Aim - Rewrite the records below with every "Transcribe" swapped for "Copy out", leaving everything else unchanged.

Supplied data -
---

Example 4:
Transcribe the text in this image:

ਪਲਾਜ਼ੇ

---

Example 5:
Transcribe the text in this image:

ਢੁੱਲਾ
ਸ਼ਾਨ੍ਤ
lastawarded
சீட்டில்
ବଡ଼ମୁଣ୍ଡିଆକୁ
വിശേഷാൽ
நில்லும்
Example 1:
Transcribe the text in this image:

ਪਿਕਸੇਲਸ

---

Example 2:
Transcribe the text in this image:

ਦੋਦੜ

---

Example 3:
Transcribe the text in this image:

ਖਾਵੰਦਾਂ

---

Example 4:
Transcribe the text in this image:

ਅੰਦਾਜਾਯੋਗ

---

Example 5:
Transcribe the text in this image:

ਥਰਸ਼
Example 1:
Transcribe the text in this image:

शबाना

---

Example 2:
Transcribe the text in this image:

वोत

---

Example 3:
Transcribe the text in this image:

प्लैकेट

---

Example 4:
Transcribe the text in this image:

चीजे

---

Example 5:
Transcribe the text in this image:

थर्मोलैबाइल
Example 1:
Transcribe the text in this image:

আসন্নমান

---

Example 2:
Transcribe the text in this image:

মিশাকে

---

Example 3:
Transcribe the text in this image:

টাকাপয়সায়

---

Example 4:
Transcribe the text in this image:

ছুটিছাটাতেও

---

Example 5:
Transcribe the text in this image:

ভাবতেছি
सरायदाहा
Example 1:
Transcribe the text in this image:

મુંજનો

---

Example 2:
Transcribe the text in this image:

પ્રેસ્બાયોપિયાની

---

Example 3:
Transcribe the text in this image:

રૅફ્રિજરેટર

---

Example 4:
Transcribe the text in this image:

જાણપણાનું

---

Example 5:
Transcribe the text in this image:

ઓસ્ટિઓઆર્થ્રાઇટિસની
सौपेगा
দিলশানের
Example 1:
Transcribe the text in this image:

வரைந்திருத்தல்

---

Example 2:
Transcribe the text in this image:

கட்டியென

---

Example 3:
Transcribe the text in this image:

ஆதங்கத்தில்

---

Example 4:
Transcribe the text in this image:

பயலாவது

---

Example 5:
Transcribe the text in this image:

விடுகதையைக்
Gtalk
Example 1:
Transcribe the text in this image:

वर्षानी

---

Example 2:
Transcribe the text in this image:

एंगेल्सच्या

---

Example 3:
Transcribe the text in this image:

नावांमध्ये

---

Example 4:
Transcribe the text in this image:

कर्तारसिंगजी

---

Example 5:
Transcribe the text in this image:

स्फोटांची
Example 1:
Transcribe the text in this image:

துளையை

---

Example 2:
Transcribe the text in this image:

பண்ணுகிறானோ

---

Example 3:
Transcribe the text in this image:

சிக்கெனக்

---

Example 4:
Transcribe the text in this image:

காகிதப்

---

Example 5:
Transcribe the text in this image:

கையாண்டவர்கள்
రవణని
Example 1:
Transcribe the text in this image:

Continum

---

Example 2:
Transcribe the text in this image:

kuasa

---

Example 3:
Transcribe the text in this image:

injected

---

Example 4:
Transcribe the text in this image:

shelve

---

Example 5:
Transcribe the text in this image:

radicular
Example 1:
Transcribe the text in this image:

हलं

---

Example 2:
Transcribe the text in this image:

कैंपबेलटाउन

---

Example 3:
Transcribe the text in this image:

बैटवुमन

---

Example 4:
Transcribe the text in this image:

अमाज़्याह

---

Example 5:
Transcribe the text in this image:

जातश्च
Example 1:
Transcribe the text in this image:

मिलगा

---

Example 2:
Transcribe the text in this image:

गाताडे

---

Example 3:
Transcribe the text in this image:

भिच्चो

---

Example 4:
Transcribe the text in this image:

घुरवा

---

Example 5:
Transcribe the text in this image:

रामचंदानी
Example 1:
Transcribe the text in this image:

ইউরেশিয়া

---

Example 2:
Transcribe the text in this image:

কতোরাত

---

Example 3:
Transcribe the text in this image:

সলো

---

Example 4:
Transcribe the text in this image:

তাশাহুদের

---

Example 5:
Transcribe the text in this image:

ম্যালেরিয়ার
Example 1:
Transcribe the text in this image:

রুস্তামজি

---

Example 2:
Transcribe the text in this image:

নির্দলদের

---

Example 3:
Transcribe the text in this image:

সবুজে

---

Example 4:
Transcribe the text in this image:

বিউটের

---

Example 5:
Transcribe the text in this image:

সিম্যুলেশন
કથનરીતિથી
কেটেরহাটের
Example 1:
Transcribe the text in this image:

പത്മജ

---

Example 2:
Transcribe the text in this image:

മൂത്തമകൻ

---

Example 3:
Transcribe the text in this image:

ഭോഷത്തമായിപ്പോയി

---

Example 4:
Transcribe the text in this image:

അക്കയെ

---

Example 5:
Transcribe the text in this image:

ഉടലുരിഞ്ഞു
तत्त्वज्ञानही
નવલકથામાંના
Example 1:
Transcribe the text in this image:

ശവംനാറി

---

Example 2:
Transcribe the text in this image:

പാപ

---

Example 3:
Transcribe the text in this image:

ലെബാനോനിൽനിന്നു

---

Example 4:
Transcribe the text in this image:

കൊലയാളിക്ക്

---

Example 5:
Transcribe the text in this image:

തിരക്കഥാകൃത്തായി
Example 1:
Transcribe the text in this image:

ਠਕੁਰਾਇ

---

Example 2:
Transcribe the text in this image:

Response to the task -
---

Example 4:
Copy out the text in this image:

ਪਲਾਜ਼ੇ

---

Example 5:
Copy out the text in this image:

ਢੁੱਲਾ
ਸ਼ਾਨ੍ਤ
lastawarded
சீட்டில்
ବଡ଼ମୁଣ୍ଡିଆକୁ
വിശേഷാൽ
நில்லும்
Example 1:
Copy out the text in this image:

ਪਿਕਸੇਲਸ

---

Example 2:
Copy out the text in this image:

ਦੋਦੜ

---

Example 3:
Copy out the text in this image:

ਖਾਵੰਦਾਂ

---

Example 4:
Copy out the text in this image:

ਅੰਦਾਜਾਯੋਗ

---

Example 5:
Copy out the text in this image:

ਥਰਸ਼
Example 1:
Copy out the text in this image:

शबाना

---

Example 2:
Copy out the text in this image:

वोत

---

Example 3:
Copy out the text in this image:

प्लैकेट

---

Example 4:
Copy out the text in this image:

चीजे

---

Example 5:
Copy out the text in this image:

थर्मोलैबाइल
Example 1:
Copy out the text in this image:

আসন্নমান

---

Example 2:
Copy out the text in this image:

মিশাকে

---

Example 3:
Copy out the text in this image:

টাকাপয়সায়

---

Example 4:
Copy out the text in this image:

ছুটিছাটাতেও

---

Example 5:
Copy out the text in this image:

ভাবতেছি
सरायदाहा
Example 1:
Copy out the text in this image:

મુંજનો

---

Example 2:
Copy out the text in this image:

પ્રેસ્બાયોપિયાની

---

Example 3:
Copy out the text in this image:

રૅફ્રિજરેટર

---

Example 4:
Copy out the text in this image:

જાણપણાનું

---

Example 5:
Copy out the text in this image:

ઓસ્ટિઓઆર્થ્રાઇટિસની
सौपेगा
দিলশানের
Example 1:
Copy out the text in this image:

வரைந்திருத்தல்

---

Example 2:
Copy out the text in this image:

கட்டியென

---

Example 3:
Copy out the text in this image:

ஆதங்கத்தில்

---

Example 4:
Copy out the text in this image:

பயலாவது

---

Example 5:
Copy out the text in this image:

விடுகதையைக்
Gtalk
Example 1:
Copy out the text in this image:

वर्षानी

---

Example 2:
Copy out the text in this image:

एंगेल्सच्या

---

Example 3:
Copy out the text in this image:

नावांमध्ये

---

Example 4:
Copy out the text in this image:

कर्तारसिंगजी

---

Example 5:
Copy out the text in this image:

स्फोटांची
Example 1:
Copy out the text in this image:

துளையை

---

Example 2:
Copy out the text in this image:

பண்ணுகிறானோ

---

Example 3:
Copy out the text in this image:

சிக்கெனக்

---

Example 4:
Copy out the text in this image:

காகிதப்

---

Example 5:
Copy out the text in this image:

கையாண்டவர்கள்
రవణని
Example 1:
Copy out the text in this image:

Continum

---

Example 2:
Copy out the text in this image:

kuasa

---

Example 3:
Copy out the text in this image:

injected

---

Example 4:
Copy out the text in this image:

shelve

---

Example 5:
Copy out the text in this image:

radicular
Example 1:
Copy out the text in this image:

हलं

---

Example 2:
Copy out the text in this image:

कैंपबेलटाउन

---

Example 3:
Copy out the text in this image:

बैटवुमन

---

Example 4:
Copy out the text in this image:

अमाज़्याह

---

Example 5:
Copy out the text in this image:

जातश्च
Example 1:
Copy out the text in this image:

मिलगा

---

Example 2:
Copy out the text in this image:

गाताडे

---

Example 3:
Copy out the text in this image:

भिच्चो

---

Example 4:
Copy out the text in this image:

घुरवा

---

Example 5:
Copy out the text in this image:

रामचंदानी
Example 1:
Copy out the text in this image:

ইউরেশিয়া

---

Example 2:
Copy out the text in this image:

কতোরাত

---

Example 3:
Copy out the text in this image:

সলো

---

Example 4:
Copy out the text in this image:

তাশাহুদের

---

Example 5:
Copy out the text in this image:

ম্যালেরিয়ার
Example 1:
Copy out the text in this image:

রুস্তামজি

---

Example 2:
Copy out the text in this image:

নির্দলদের

---

Example 3:
Copy out the text in this image:

সবুজে

---

Example 4:
Copy out the text in this image:

বিউটের

---

Example 5:
Copy out the text in this image:

সিম্যুলেশন
કથનરીતિથી
কেটেরহাটের
Example 1:
Copy out the text in this image:

പത്മജ

---

Example 2:
Copy out the text in this image:

മൂത്തമകൻ

---

Example 3:
Copy out the text in this image:

ഭോഷത്തമായിപ്പോയി

---

Example 4:
Copy out the text in this image:

അക്കയെ

---

Example 5:
Copy out the text in this image:

ഉടലുരിഞ്ഞു
तत्त्वज्ञानही
નવલકથામાંના
Example 1:
Copy out the text in this image:

ശവംനാറി

---

Example 2:
Copy out the text in this image:

പാപ

---

Example 3:
Copy out the text in this image:

ലെബാനോനിൽനിന്നു

---

Example 4:
Copy out the text in this image:

കൊലയാളിക്ക്

---

Example 5:
Copy out the text in this image:

തിരക്കഥാകൃത്തായി
Example 1:
Copy out the text in this image:

ਠਕੁਰਾਇ

---

Example 2:
Copy out the text in this image:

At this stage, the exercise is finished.